— Start of SELECTED PASSAGE —

Eligible Holders of Existing Memorial Notes may
elect to participate in either the Memorial Exchange Offer or the
Memorial Cash Tender Offer, at their option. Failure to make
such an election will be deemed a tender in the Memorial Exchange
Offer.
The Offers and Consent Solicitations will expire
at 11:59 p.m., New York City time, on August 30, 2016 (“Expiration
Time”), unless extended or terminated. To be eligible to
receive the applicable Total Exchange Consideration or Total Cash
Consideration, which in either case includes the applicable Early
Tender Premium, holders of Existing Notes must validly tender their
Existing Notes at or prior to 5:00 p.m., New York City time, on
August 16, 2016 (“Early Tender Deadline”), unless extended.
Concurrently with the Offers, Range is also
soliciting consents from the holders of the Existing Notes (each a
“Consent Solicitation”) to amend the indentures governing the
Existing Notes to eliminate certain of the covenants, restrictive
provisions and events of default (collectively, the “Proposed
Amendments”) pursuant to the terms and subject to the conditions
set forth in the applicable Offer Materials. The consent of
the holders of a majority of the aggregate principal amount of the
applicable series of Existing Notes outstanding, acting together as
one class for that series, will be required in order to adopt the
Proposed Amendments to the existing indenture for that series.

— End of SELECTED PASSAGE —
— Start of EXCERPTED RECORDS —

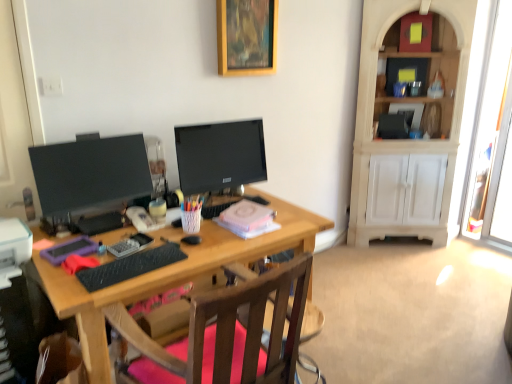
The image size is (512, 384). Find the location of `empty space that is ontop of black rubberized keyboard at center (from a real-world perspective)`. empty space that is ontop of black rubberized keyboard at center (from a real-world perspective) is located at coordinates (117, 267).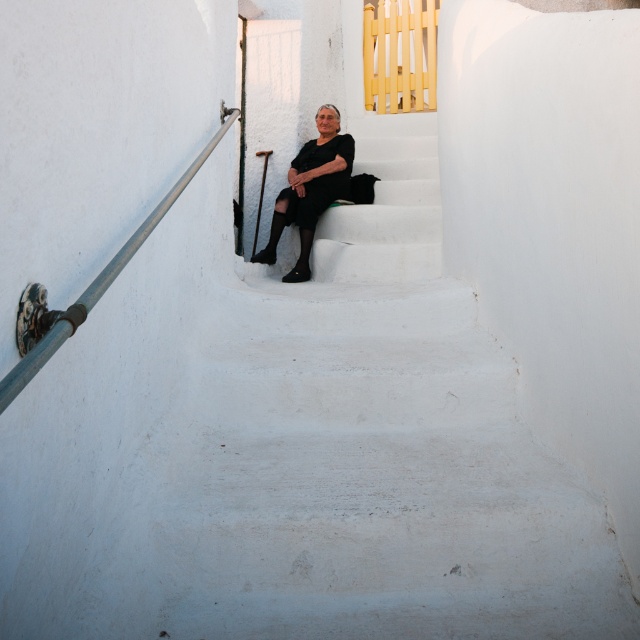
Is white matte stairs at center smaller than metallic gray handrail at left?

Actually, white matte stairs at center might be larger than metallic gray handrail at left.

I want to click on white matte stairs at center, so click(x=387, y=205).

In order to click on white matte stairs at center in this screenshot , I will do `click(387, 205)`.

Can you confirm if white matte stairs at center is positioned below black matte dress at center?

Correct, white matte stairs at center is located below black matte dress at center.

Is white matte stairs at center positioned at the back of black matte dress at center?

No, white matte stairs at center is in front of black matte dress at center.

Who is more distant from viewer, [348,244] or [264,252]?

Positioned behind is point [264,252].

Identify the location of white matte stairs at center. The height and width of the screenshot is (640, 640). (387, 205).

Which is in front, point (282, 218) or point (164, 211)?

Point (164, 211)

Who is more forward, (308, 211) or (29, 353)?

Point (29, 353)

Identify the location of black matte dress at center. (310, 189).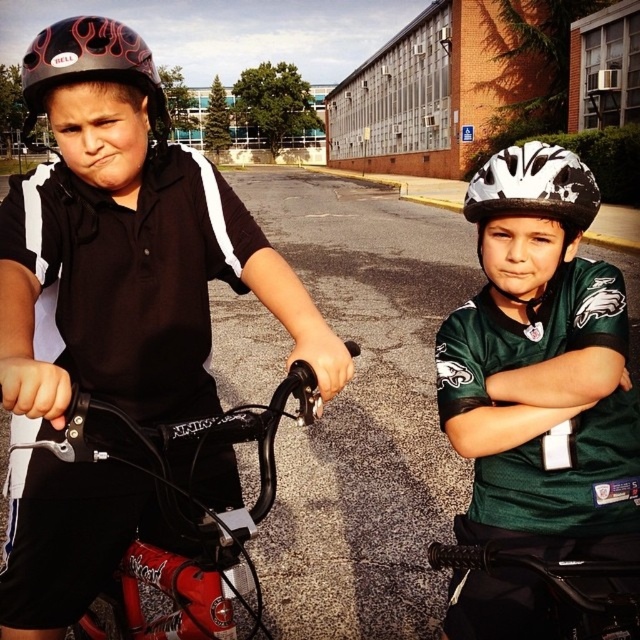
You are a delivery person who needs to place a small package between the white matte helmet at center and the black matte handlebar at center. Can you fit the package there?

The white matte helmet at center is above the black matte handlebar at center, so there is vertical space between them. However, the horizontal distance may be too narrow for the package unless it is very small.

You are a delivery drone operator. Your drone needs to fly between the white matte helmet at center and the black matte handlebar at center to deliver a package. What is the minimum vertical clearance needed for the drone to pass safely?

The minimum vertical clearance needed for the drone to pass safely between the white matte helmet at center and the black matte handlebar at center is 26.59 inches, as that is the distance between them.

Consider the image. You are a photographer trying to capture a clear shot of both the white matte helmet at center and the black matte handlebar at center in the image. Since you want to ensure both are visible, which object should you focus on first to account for their size?

The white matte helmet at center is bigger than the black matte handlebar at center, so you should focus on the white matte helmet at center first to ensure its details are sharp before adjusting for the smaller handlebar.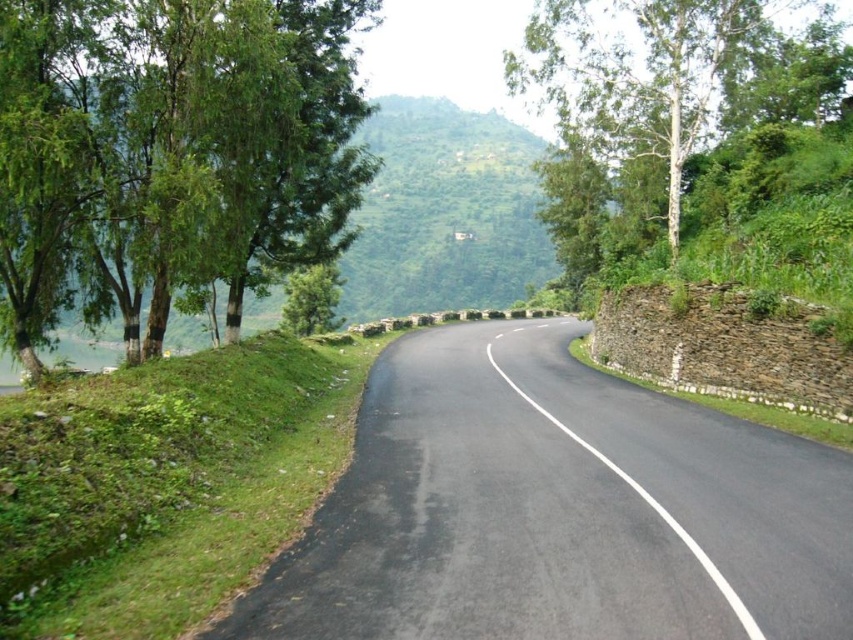
You are standing at the beginning of the road and want to take a photo that includes both point (x=19, y=20) and point (x=811, y=83). Which point will appear larger in the photo?

Point (x=19, y=20) will appear larger in the photo because it is closer to the camera than point (x=811, y=83).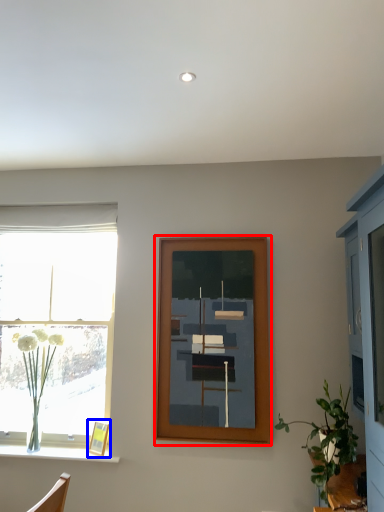
Question: Which object appears closest to the camera in this image, picture frame (highlighted by a red box) or picture frame (highlighted by a blue box)?

Choices:
 (A) picture frame
 (B) picture frame

Answer: (A)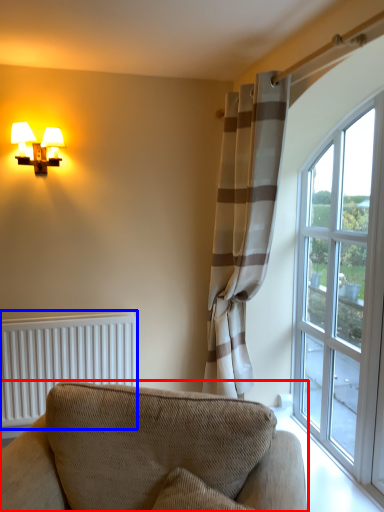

— End of EXCERPTED RECORDS —

■ SHORT TASK ■
Print the passage on the note offers from "Concurrently with the" up to and including "for that series.". The rows are separate from the passage on the note offers.

■ OUTPUT ■
Concurrently with the Offers, Range is also
soliciting consents from the holders of the Existing Notes (each a
“Consent Solicitation”) to amend the indentures governing the
Existing Notes to eliminate certain of the covenants, restrictive
provisions and events of default (collectively, the “Proposed
Amendments”) pursuant to the terms and subject to the conditions
set forth in the applicable Offer Materials. The consent of
the holders of a majority of the aggregate principal amount of the
applicable series of Existing Notes outstanding, acting together as
one class for that series, will be required in order to adopt the
Proposed Amendments to the existing indenture for that series.